Stored data
■ ■ ■ ■ ■ ■ ■
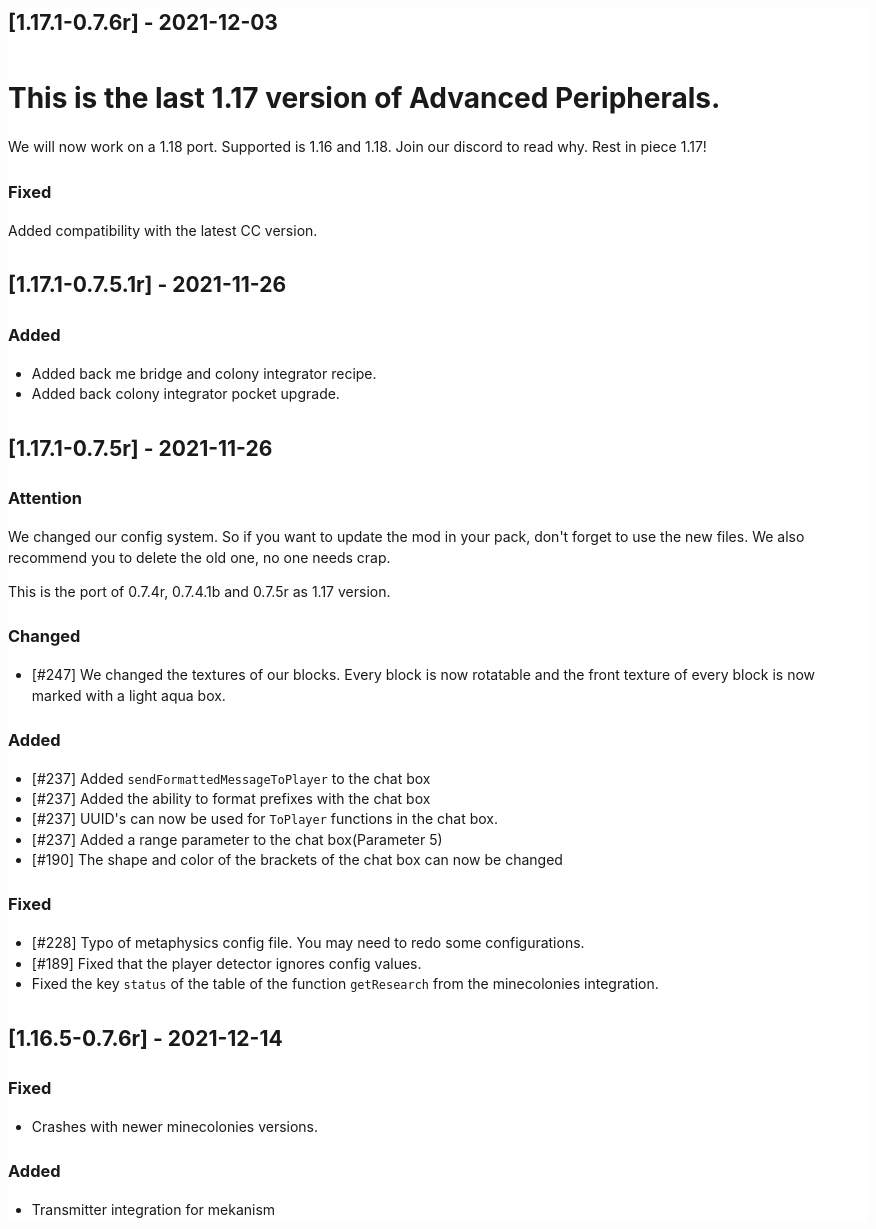 ## [1.17.1-0.7.6r] - 2021-12-03

# This is the last 1.17 version of Advanced Peripherals.
We will now work on a 1.18 port. Supported is 1.16 and 1.18. Join our discord to read why.
Rest in piece 1.17!

### Fixed
Added compatibility with the latest CC version.

## [1.17.1-0.7.5.1r] - 2021-11-26

### Added
- Added back me bridge and colony integrator recipe.
- Added back colony integrator pocket upgrade.

## [1.17.1-0.7.5r] - 2021-11-26

### Attention
We changed our config system. So if you want to update the mod in your pack, don't forget to use the new files.
We also recommend you to delete the old one, no one needs crap.

This is the port of 0.7.4r, 0.7.4.1b and 0.7.5r as 1.17 version.
### Changed
- [#247] We changed the textures of our blocks. Every block is now rotatable and the front texture of every block is now marked with a light aqua box.

### Added
- [#237] Added `sendFormattedMessageToPlayer` to the chat box
- [#237] Added the ability to format prefixes with the chat box
- [#237] UUID's can now be used for `ToPlayer` functions in the chat box.
- [#237] Added a range parameter to the chat box(Parameter 5)
- [#190] The shape and color of the brackets of the chat box can now be changed

### Fixed
- [#228] Typo of metaphysics config file. You may need to redo some configurations.
- [#189] Fixed that the player detector ignores config values.
- Fixed the key `status` of the table of the function `getResearch` from the minecolonies integration.

## [1.16.5-0.7.6r] - 2021-12-14

### Fixed
- Crashes with newer minecolonies versions.

### Added
- Transmitter integration for mekanism

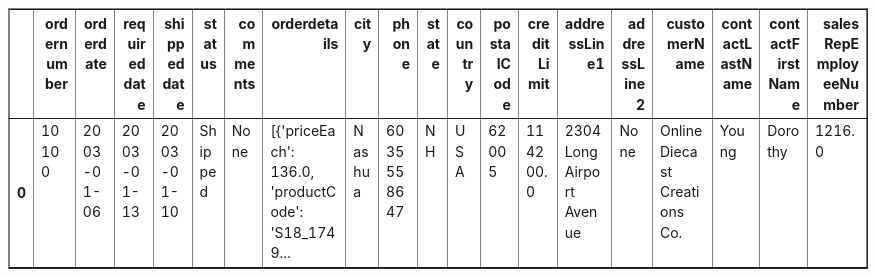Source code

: 


<div>
<style scoped>
    .dataframe tbody tr th:only-of-type {
        vertical-align: middle;
    }

    .dataframe tbody tr th {
        vertical-align: top;
    }

    .dataframe thead th {
        text-align: right;
    }
</style>
<table border="1" class="dataframe">
  <thead>
    <tr style="text-align: right;">
      <th></th>
      <th>ordernumber</th>
      <th>orderdate</th>
      <th>requireddate</th>
      <th>shippeddate</th>
      <th>status</th>
      <th>comments</th>
      <th>orderdetails</th>
      <th>city</th>
      <th>phone</th>
      <th>state</th>
      <th>country</th>
      <th>postalCode</th>
      <th>creditLimit</th>
      <th>addressLine1</th>
      <th>addressLine2</th>
      <th>customerName</th>
      <th>contactLastName</th>
      <th>contactFirstName</th>
      <th>salesRepEmployeeNumber</th>
    </tr>
  </thead>
  <tbody>
    <tr>
      <th>0</th>
      <td>10100</td>
      <td>2003-01-06</td>
      <td>2003-01-13</td>
      <td>2003-01-10</td>
      <td>Shipped</td>
      <td>None</td>
      <td>[{'priceEach': 136.0, 'productCode': 'S18_1749...</td>
      <td>Nashua</td>
      <td>6035558647</td>
      <td>NH</td>
      <td>USA</td>
      <td>62005</td>
      <td>114200.0</td>
      <td>2304 Long Airport Avenue</td>
      <td>None</td>
      <td>Online Diecast Creations Co.</td>
      <td>Young</td>
      <td>Dorothy</td>
      <td>1216.0</td>
    </tr>
    <tr>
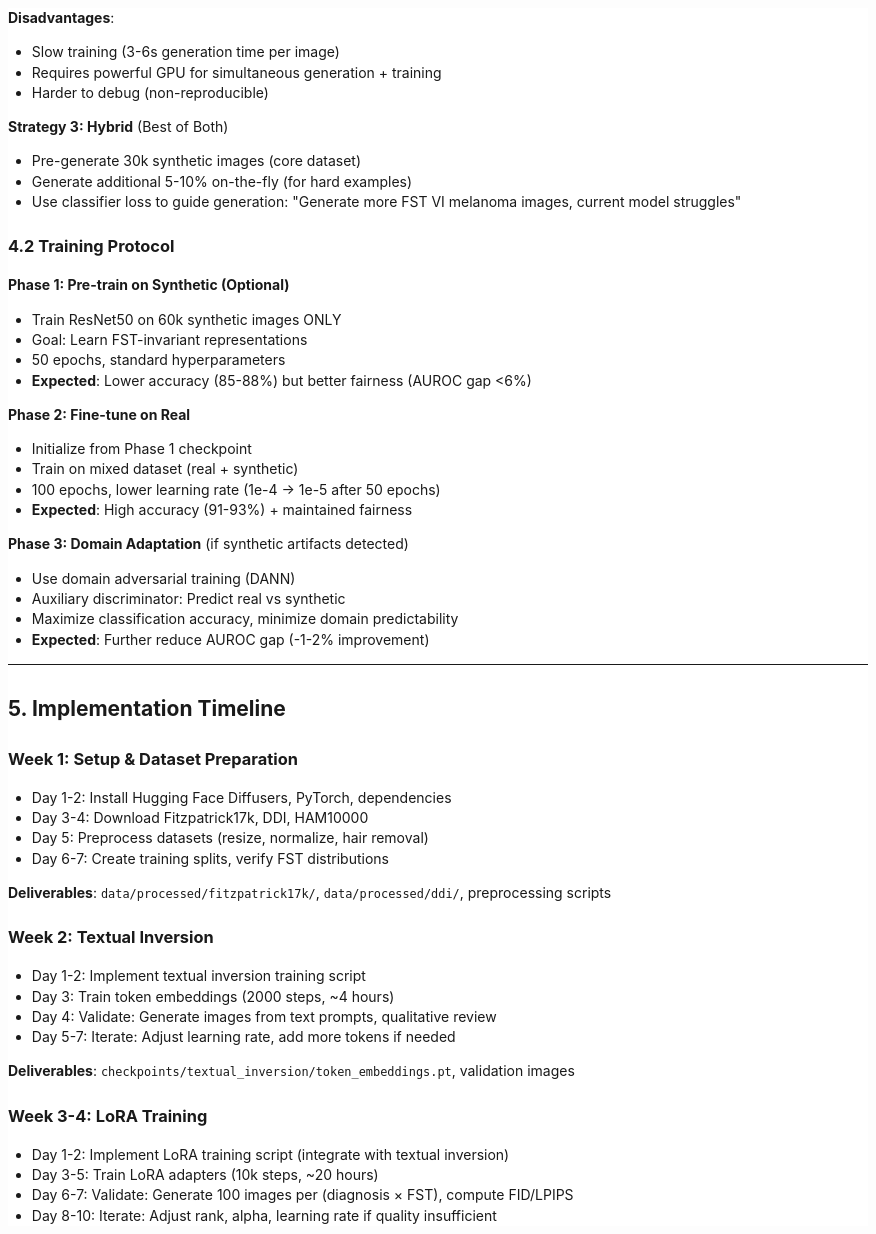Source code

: **Disadvantages**:
- Slow training (3-6s generation time per image)
- Requires powerful GPU for simultaneous generation + training
- Harder to debug (non-reproducible)

**Strategy 3: Hybrid** (Best of Both)
- Pre-generate 30k synthetic images (core dataset)
- Generate additional 5-10% on-the-fly (for hard examples)
- Use classifier loss to guide generation: "Generate more FST VI melanoma images, current model struggles"

### 4.2 Training Protocol

**Phase 1: Pre-train on Synthetic (Optional)**
- Train ResNet50 on 60k synthetic images ONLY
- Goal: Learn FST-invariant representations
- 50 epochs, standard hyperparameters
- **Expected**: Lower accuracy (85-88%) but better fairness (AUROC gap <6%)

**Phase 2: Fine-tune on Real**
- Initialize from Phase 1 checkpoint
- Train on mixed dataset (real + synthetic)
- 100 epochs, lower learning rate (1e-4 → 1e-5 after 50 epochs)
- **Expected**: High accuracy (91-93%) + maintained fairness

**Phase 3: Domain Adaptation** (if synthetic artifacts detected)
- Use domain adversarial training (DANN)
- Auxiliary discriminator: Predict real vs synthetic
- Maximize classification accuracy, minimize domain predictability
- **Expected**: Further reduce AUROC gap (-1-2% improvement)

---

## 5. Implementation Timeline

### Week 1: Setup & Dataset Preparation
- Day 1-2: Install Hugging Face Diffusers, PyTorch, dependencies
- Day 3-4: Download Fitzpatrick17k, DDI, HAM10000
- Day 5: Preprocess datasets (resize, normalize, hair removal)
- Day 6-7: Create training splits, verify FST distributions

**Deliverables**: `data/processed/fitzpatrick17k/`, `data/processed/ddi/`, preprocessing scripts

### Week 2: Textual Inversion
- Day 1-2: Implement textual inversion training script
- Day 3: Train token embeddings (2000 steps, ~4 hours)
- Day 4: Validate: Generate images from text prompts, qualitative review
- Day 5-7: Iterate: Adjust learning rate, add more tokens if needed

**Deliverables**: `checkpoints/textual_inversion/token_embeddings.pt`, validation images

### Week 3-4: LoRA Training
- Day 1-2: Implement LoRA training script (integrate with textual inversion)
- Day 3-5: Train LoRA adapters (10k steps, ~20 hours)
- Day 6-7: Validate: Generate 100 images per (diagnosis × FST), compute FID/LPIPS
- Day 8-10: Iterate: Adjust rank, alpha, learning rate if quality insufficient
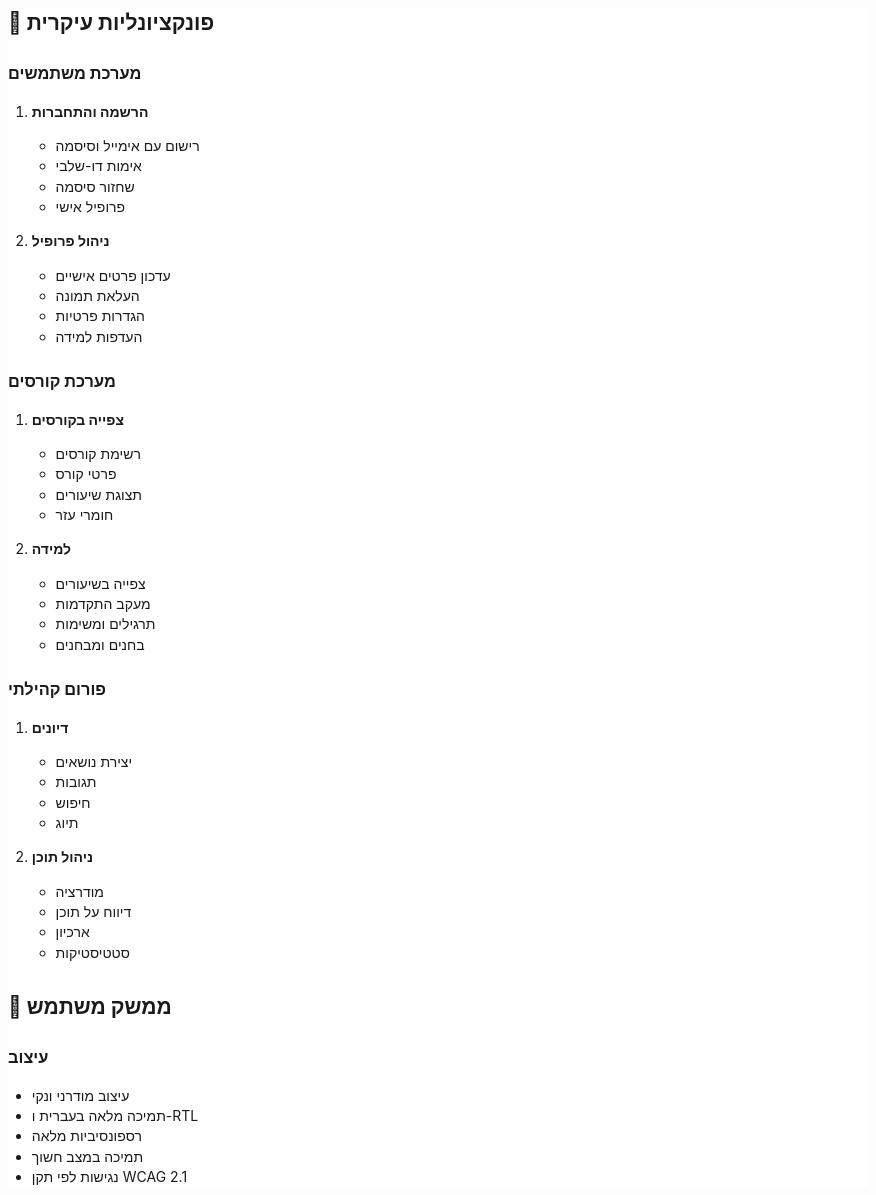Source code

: ## 🔧 פונקציונליות עיקרית

### מערכת משתמשים
1. **הרשמה והתחברות**
   - רישום עם אימייל וסיסמה
   - אימות דו-שלבי
   - שחזור סיסמה
   - פרופיל אישי

2. **ניהול פרופיל**
   - עדכון פרטים אישיים
   - העלאת תמונה
   - הגדרות פרטיות
   - העדפות למידה

### מערכת קורסים
1. **צפייה בקורסים**
   - רשימת קורסים
   - פרטי קורס
   - תצוגת שיעורים
   - חומרי עזר

2. **למידה**
   - צפייה בשיעורים
   - מעקב התקדמות
   - תרגילים ומשימות
   - בחנים ומבחנים

### פורום קהילתי
1. **דיונים**
   - יצירת נושאים
   - תגובות
   - חיפוש
   - תיוג

2. **ניהול תוכן**
   - מודרציה
   - דיווח על תוכן
   - ארכיון
   - סטטיסטיקות

## 🎨 ממשק משתמש

### עיצוב
- עיצוב מודרני ונקי
- תמיכה מלאה בעברית ו-RTL
- רספונסיביות מלאה
- תמיכה במצב חשוך
- נגישות לפי תקן WCAG 2.1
■ ■ ■ ■ ■ ■ ■
* Work instructions *
Extract, exactly, the lines above that begin at the line containing "## 🔧 פונקציונליות עיקרית" and end at the final line of the records; add no other text.

* Result *
: ## 🔧 פונקציונליות עיקרית

### מערכת משתמשים
1. **הרשמה והתחברות**
   - רישום עם אימייל וסיסמה
   - אימות דו-שלבי
   - שחזור סיסמה
   - פרופיל אישי

2. **ניהול פרופיל**
   - עדכון פרטים אישיים
   - העלאת תמונה
   - הגדרות פרטיות
   - העדפות למידה

### מערכת קורסים
1. **צפייה בקורסים**
   - רשימת קורסים
   - פרטי קורס
   - תצוגת שיעורים
   - חומרי עזר

2. **למידה**
   - צפייה בשיעורים
   - מעקב התקדמות
   - תרגילים ומשימות
   - בחנים ומבחנים

### פורום קהילתי
1. **דיונים**
   - יצירת נושאים
   - תגובות
   - חיפוש
   - תיוג

2. **ניהול תוכן**
   - מודרציה
   - דיווח על תוכן
   - ארכיון
   - סטטיסטיקות

## 🎨 ממשק משתמש

### עיצוב
- עיצוב מודרני ונקי
- תמיכה מלאה בעברית ו-RTL
- רספונסיביות מלאה
- תמיכה במצב חשוך
- נגישות לפי תקן WCAG 2.1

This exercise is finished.